* _TASK STATEMENT_
Copy the text of every item below word for word and line for line. Leave out the pictures.

(Saved entries)
--------------------------------------------------
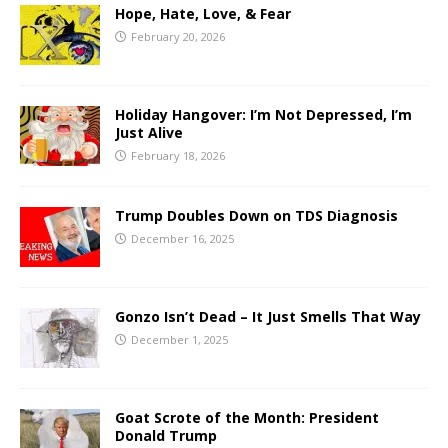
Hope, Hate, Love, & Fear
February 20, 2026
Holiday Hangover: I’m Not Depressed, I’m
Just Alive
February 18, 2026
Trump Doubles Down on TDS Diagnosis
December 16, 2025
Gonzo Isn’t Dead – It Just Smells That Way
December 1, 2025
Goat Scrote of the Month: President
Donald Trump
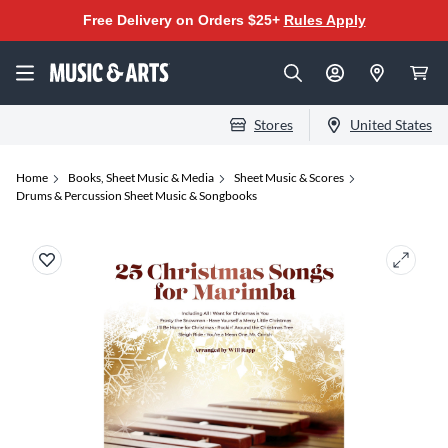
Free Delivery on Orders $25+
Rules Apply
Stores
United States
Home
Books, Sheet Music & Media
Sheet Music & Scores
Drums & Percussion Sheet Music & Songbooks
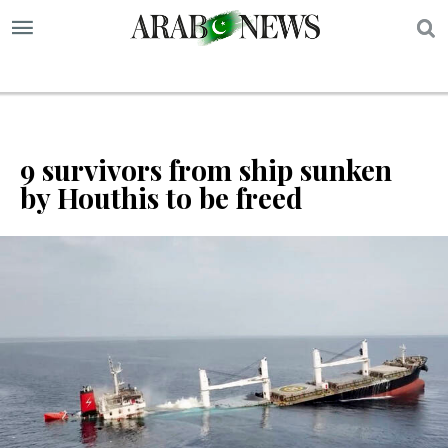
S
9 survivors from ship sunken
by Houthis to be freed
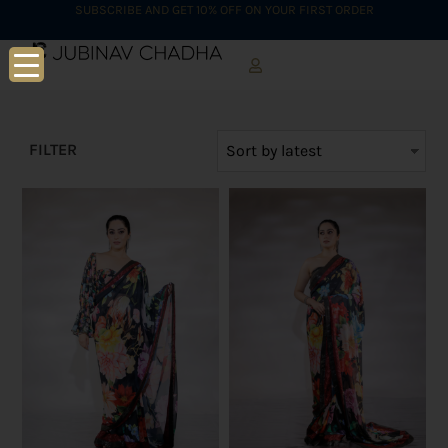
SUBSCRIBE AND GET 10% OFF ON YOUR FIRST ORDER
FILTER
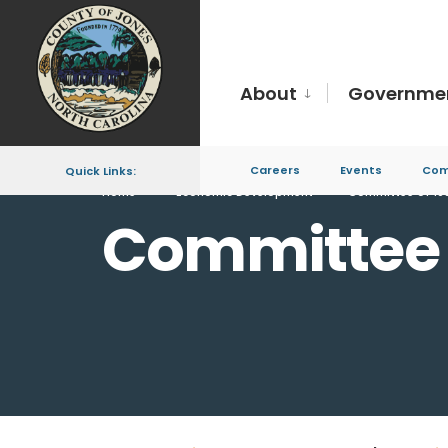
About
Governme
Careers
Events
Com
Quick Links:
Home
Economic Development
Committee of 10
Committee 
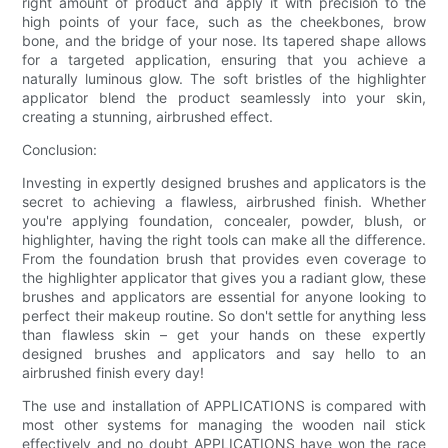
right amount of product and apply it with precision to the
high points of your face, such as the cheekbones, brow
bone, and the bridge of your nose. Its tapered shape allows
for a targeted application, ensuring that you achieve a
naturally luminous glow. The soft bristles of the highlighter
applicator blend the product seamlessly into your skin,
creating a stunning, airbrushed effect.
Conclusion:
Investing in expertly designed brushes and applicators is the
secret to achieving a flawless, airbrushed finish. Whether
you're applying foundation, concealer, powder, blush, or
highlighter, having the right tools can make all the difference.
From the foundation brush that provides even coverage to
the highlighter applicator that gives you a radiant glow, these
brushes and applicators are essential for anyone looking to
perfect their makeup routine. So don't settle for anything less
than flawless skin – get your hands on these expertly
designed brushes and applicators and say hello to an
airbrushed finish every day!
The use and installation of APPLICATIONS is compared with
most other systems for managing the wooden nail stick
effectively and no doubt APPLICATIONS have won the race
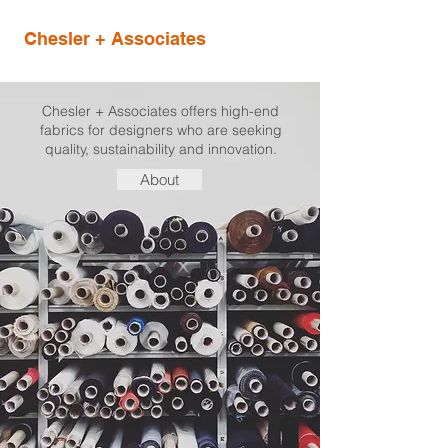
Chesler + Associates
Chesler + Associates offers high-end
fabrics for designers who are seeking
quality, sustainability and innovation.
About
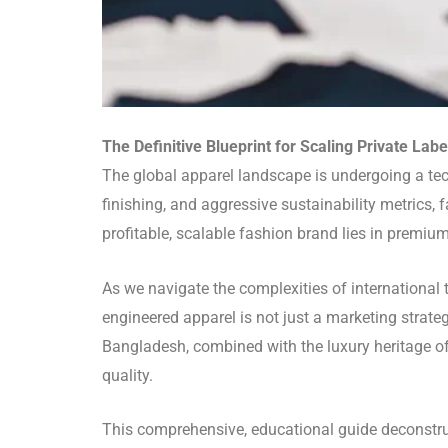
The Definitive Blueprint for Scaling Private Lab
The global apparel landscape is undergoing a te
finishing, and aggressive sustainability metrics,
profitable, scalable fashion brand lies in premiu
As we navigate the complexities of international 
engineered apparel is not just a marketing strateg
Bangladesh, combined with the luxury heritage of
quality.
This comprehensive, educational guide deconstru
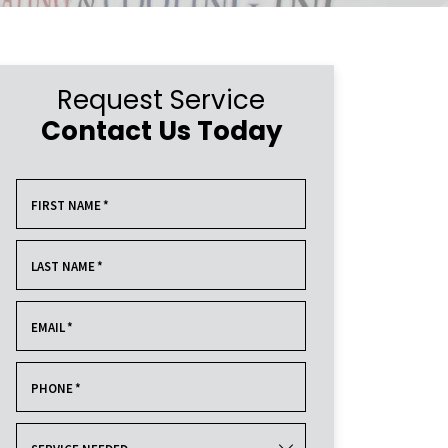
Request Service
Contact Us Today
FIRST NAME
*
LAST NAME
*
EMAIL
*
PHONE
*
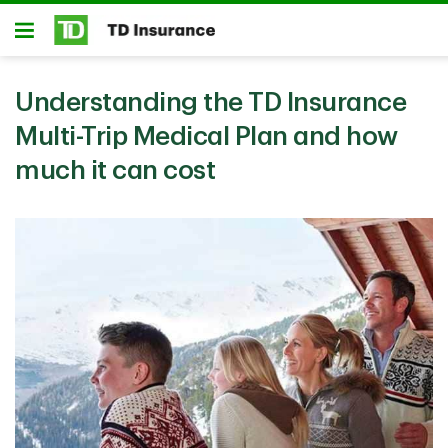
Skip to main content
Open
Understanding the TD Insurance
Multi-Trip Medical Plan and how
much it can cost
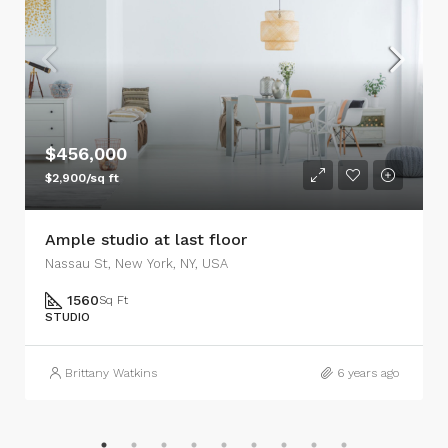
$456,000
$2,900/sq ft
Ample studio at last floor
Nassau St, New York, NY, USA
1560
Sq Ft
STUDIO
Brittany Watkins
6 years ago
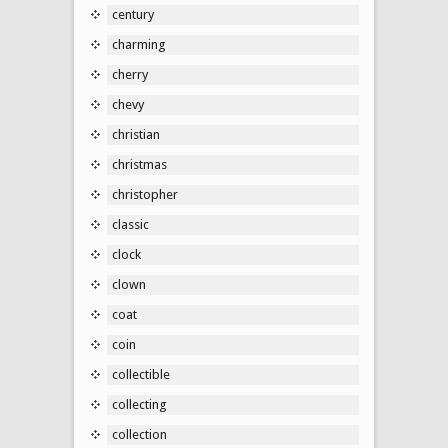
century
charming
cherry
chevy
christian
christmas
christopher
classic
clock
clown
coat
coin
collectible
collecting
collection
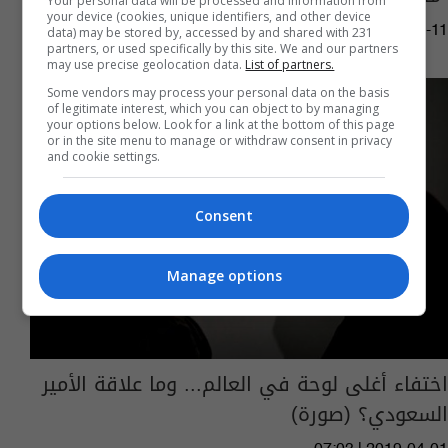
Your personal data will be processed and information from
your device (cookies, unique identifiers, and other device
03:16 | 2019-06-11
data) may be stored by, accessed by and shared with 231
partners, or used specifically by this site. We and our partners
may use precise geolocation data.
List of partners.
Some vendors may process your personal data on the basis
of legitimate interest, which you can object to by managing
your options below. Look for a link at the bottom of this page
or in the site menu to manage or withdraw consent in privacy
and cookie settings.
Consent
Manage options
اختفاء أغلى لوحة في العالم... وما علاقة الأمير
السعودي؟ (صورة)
--------------------------------------------------
* _RESPONSE AREA_
Hope, Hate, Love, & Fear
February 20, 2026
Holiday Hangover: I’m Not Depressed, I’m
Just Alive
February 18, 2026
Trump Doubles Down on TDS Diagnosis
December 16, 2025
Gonzo Isn’t Dead – It Just Smells That Way
December 1, 2025
Goat Scrote of the Month: President
Donald Trump
Free Delivery on Orders $25+
Rules Apply
Stores
United States
Home
Books, Sheet Music & Media
Sheet Music & Scores
Drums & Percussion Sheet Music & Songbooks
S
9 survivors from ship sunken
by Houthis to be freed
SUBSCRIBE AND GET 10% OFF ON YOUR FIRST ORDER
FILTER
About
Governme
Careers
Events
Com
Quick Links:
Home
Economic Development
Committee of 10
Committee 
right amount of product and apply it with precision to the
high points of your face, such as the cheekbones, brow
bone, and the bridge of your nose. Its tapered shape allows
for a targeted application, ensuring that you achieve a
naturally luminous glow. The soft bristles of the highlighter
applicator blend the product seamlessly into your skin,
creating a stunning, airbrushed effect.
Conclusion:
Investing in expertly designed brushes and applicators is the
secret to achieving a flawless, airbrushed finish. Whether
you're applying foundation, concealer, powder, blush, or
highlighter, having the right tools can make all the difference.
From the foundation brush that provides even coverage to
the highlighter applicator that gives you a radiant glow, these
brushes and applicators are essential for anyone looking to
perfect their makeup routine. So don't settle for anything less
than flawless skin – get your hands on these expertly
designed brushes and applicators and say hello to an
airbrushed finish every day!
The use and installation of APPLICATIONS is compared with
most other systems for managing the wooden nail stick
effectively and no doubt APPLICATIONS have won the race
Chesler + Associates
Chesler + Associates offers high-end
fabrics for designers who are seeking
quality, sustainability and innovation.
About
The Definitive Blueprint for Scaling Private Lab
The global apparel landscape is undergoing a te
finishing, and aggressive sustainability metrics,
profitable, scalable fashion brand lies in premiu
As we navigate the complexities of international 
engineered apparel is not just a marketing strateg
Bangladesh, combined with the luxury heritage of
quality.
This comprehensive, educational guide deconstru
Request Service
Contact Us Today
FIRST NAME
*
LAST NAME
*
EMAIL
*
PHONE
*
Skip to main content
Open
Understanding the TD Insurance
Multi-Trip Medical Plan and how
much it can cost
$456,000
$2,900/sq ft
Ample studio at last floor
Nassau St, New York, NY, USA
1560
Sq Ft
STUDIO
Brittany Watkins
6 years ago
century
charming
cherry
chevy
christian
christmas
christopher
classic
clock
clown
coat
coin
collectible
collecting
collection
Your personal data will be processed and information from
your device (cookies, unique identifiers, and other device
03:16 | 2019-06-11
data) may be stored by, accessed by and shared with 231
partners, or used specifically by this site. We and our partners
may use precise geolocation data.
List of partners.
Some vendors may process your personal data on the basis
of legitimate interest, which you can object to by managing
your options below. Look for a link at the bottom of this page
or in the site menu to manage or withdraw consent in privacy
and cookie settings.
Consent
Manage options
اختفاء أغلى لوحة في العالم... وما علاقة الأمير
السعودي؟ (صورة)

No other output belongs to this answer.